Understanding and mastering the ETL process is essential for accounting graduate students because the quality of any data analysis depends on how well the data has been prepared. Poorly structured or unclean data can lead to faulty conclusions, negatively impacting decision-making in professional settings. By working with real-time financial data, students learn to handle common challenges such as inconsistent formats, missing data, and the integration of multiple data sources. This class equips students with the practical skills to ensure their data is reliable, enabling them to deliver accurate, data-driven insights critical for roles in auditing, financial reporting, and advisory services. The ability to effectively prepare and manage large datasets also provides a foundation for more advanced analytics and automation tasks.
What will we do?
This class provides a discussion and set of practical exercises relating to the Extract, Transform, and Load (ETL) process. ETL is the first and most crucial step in data analytics, involving the extraction of raw data, its transformation into a suitable format, and the loading of that data into analytical workflows. Students will focus on preparing data for analysis, recognizing that improper preparation can lead to inaccurate or misleading results. In this session, we will continue working with real-time financial data from the SEC and other financial APIs, applying the ETL process to ensure the data is ready for in-depth analysis.

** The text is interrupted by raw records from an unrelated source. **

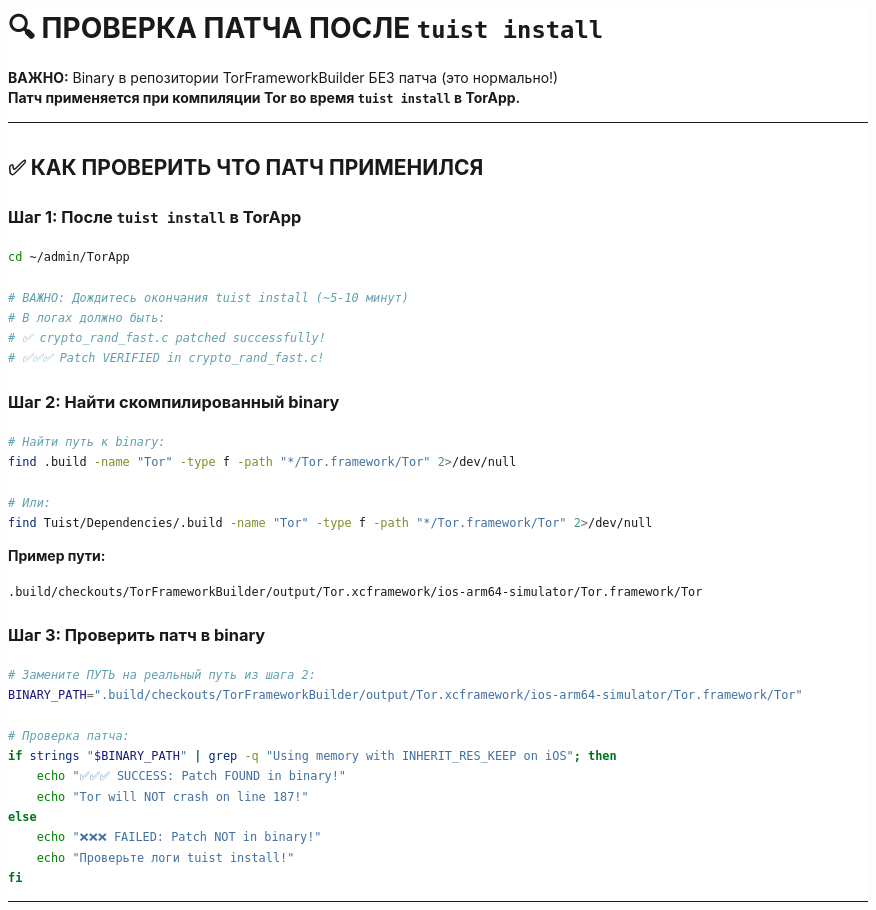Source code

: # 🔍 ПРОВЕРКА ПАТЧА ПОСЛЕ `tuist install`

**ВАЖНО:** Binary в репозитории TorFrameworkBuilder БЕЗ патча (это нормально!)  
**Патч применяется при компиляции Tor во время `tuist install` в TorApp.**

---

## ✅ КАК ПРОВЕРИТЬ ЧТО ПАТЧ ПРИМЕНИЛСЯ

### Шаг 1: После `tuist install` в TorApp

```bash
cd ~/admin/TorApp

# ВАЖНО: Дождитесь окончания tuist install (~5-10 минут)
# В логах должно быть:
# ✅ crypto_rand_fast.c patched successfully!
# ✅✅✅ Patch VERIFIED in crypto_rand_fast.c!
```

### Шаг 2: Найти скомпилированный binary

```bash
# Найти путь к binary:
find .build -name "Tor" -type f -path "*/Tor.framework/Tor" 2>/dev/null

# Или:
find Tuist/Dependencies/.build -name "Tor" -type f -path "*/Tor.framework/Tor" 2>/dev/null
```

**Пример пути:**
```
.build/checkouts/TorFrameworkBuilder/output/Tor.xcframework/ios-arm64-simulator/Tor.framework/Tor
```

### Шаг 3: Проверить патч в binary

```bash
# Замените ПУТЬ на реальный путь из шага 2:
BINARY_PATH=".build/checkouts/TorFrameworkBuilder/output/Tor.xcframework/ios-arm64-simulator/Tor.framework/Tor"

# Проверка патча:
if strings "$BINARY_PATH" | grep -q "Using memory with INHERIT_RES_KEEP on iOS"; then
    echo "✅✅✅ SUCCESS: Patch FOUND in binary!"
    echo "Tor will NOT crash on line 187!"
else
    echo "❌❌❌ FAILED: Patch NOT in binary!"
    echo "Проверьте логи tuist install!"
fi
```

---
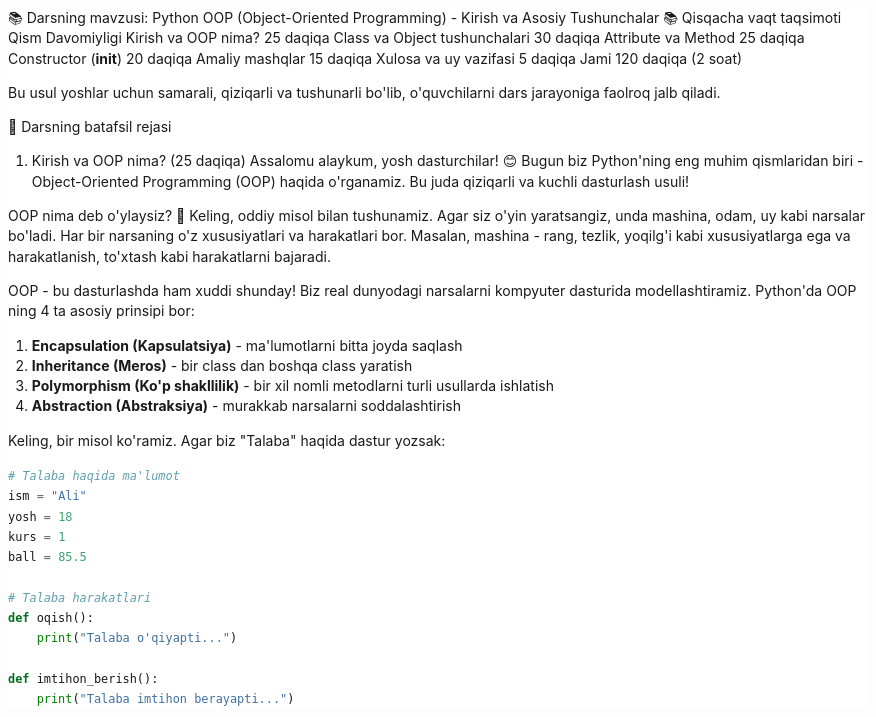 📚 Darsning mavzusi: Python OOP (Object-Oriented Programming) - Kirish va Asosiy Tushunchalar
📚 Qisqacha vaqt taqsimoti
Qism
Davomiyligi
Kirish va OOP nima?
25 daqiqa
Class va Object tushunchalari
30 daqiqa
Attribute va Method
25 daqiqa
Constructor (__init__)
20 daqiqa
Amaliy mashqlar
15 daqiqa
Xulosa va uy vazifasi
5 daqiqa
Jami
120 daqiqa (2 soat)


Bu usul yoshlar uchun samarali, qiziqarli va tushunarli bo'lib, o'quvchilarni dars jarayoniga faolroq jalb qiladi.


📖 Darsning batafsil rejasi
1. Kirish va OOP nima? (25 daqiqa)
Assalomu alaykum, yosh dasturchilar! 😊 Bugun biz Python'ning eng muhim qismlaridan biri - Object-Oriented Programming (OOP) haqida o'rganamiz. Bu juda qiziqarli va kuchli dasturlash usuli! 

OOP nima deb o'ylaysiz? 🤔 Keling, oddiy misol bilan tushunamiz. Agar siz o'yin yaratsangiz, unda mashina, odam, uy kabi narsalar bo'ladi. Har bir narsaning o'z xususiyatlari va harakatlari bor. Masalan, mashina - rang, tezlik, yoqilg'i kabi xususiyatlarga ega va harakatlanish, to'xtash kabi harakatlarni bajaradi.

OOP - bu dasturlashda ham xuddi shunday! Biz real dunyodagi narsalarni kompyuter dasturida modellashtiramiz. Python'da OOP ning 4 ta asosiy prinsipi bor:

1. **Encapsulation (Kapsulatsiya)** - ma'lumotlarni bitta joyda saqlash
2. **Inheritance (Meros)** - bir class dan boshqa class yaratish
3. **Polymorphism (Ko'p shakllilik)** - bir xil nomli metodlarni turli usullarda ishlatish
4. **Abstraction (Abstraksiya)** - murakkab narsalarni soddalashtirish

Keling, bir misol ko'ramiz. Agar biz "Talaba" haqida dastur yozsak:

```python
# Talaba haqida ma'lumot
ism = "Ali"
yosh = 18
kurs = 1
ball = 85.5

# Talaba harakatlari
def oqish():
    print("Talaba o'qiyapti...")

def imtihon_berish():
    print("Talaba imtihon berayapti...")
```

How this relates to other classes:
This class extends the prior session, which introduced the analytical mindset and skillset by focusing on the practical application of these concepts through the ETL process. In the earlier class, students learned how to approach data with a critical, analytical perspective, identifying key patterns and trends. Now, by incorporating real-time data extraction from financial APIs and applying rigorous data preparation techniques, students deepen their understanding of how a properly structured dataset serves as the foundation for robust analysis. This class reinforces the analytical mindset by requiring students to actively engage with complex, unstructured data and refine it for accurate analysis, thus bridging the gap between conceptual knowledge and practical implementation. By extending these skills, students are better prepared to handle the data challenges they will encounter in professional accounting roles.
Materials and Preparation
Class Materials
- Case: Analytics_mindset_case_studies_ETL_Case2_Alteryx
 - Case: Analytics_mindset_case_studies_ETL_Case3_Alteryx
 - Case: Analytics_mindset_case_studies_ETL_Case4_Alteryx
 - Link: Online Regular Expressions Tool
 - Link: Chat GPT (or use other LLM) for help with regular expressions
 - Link: Husky OnNet VPN Instructions (required for off-campus access to labs)
 - Slides: PowerPoint or PDF
 - Analytics Tools: Alteryx tools: Formula, Text-to-Column, RegEx.
 - 
              
Suggested Pre-Class Preparation
- There are no required readings for this class.
 
 - 
                
Class Plan
- We will continue to work on Extract, Transform, and Load exercises in Alteryx.
 - During class we will plan on working through all three ETL Cases assigned to this class.
 - After a brief review, the bulk of the class time will be spent in the remote labs working with Alteryx.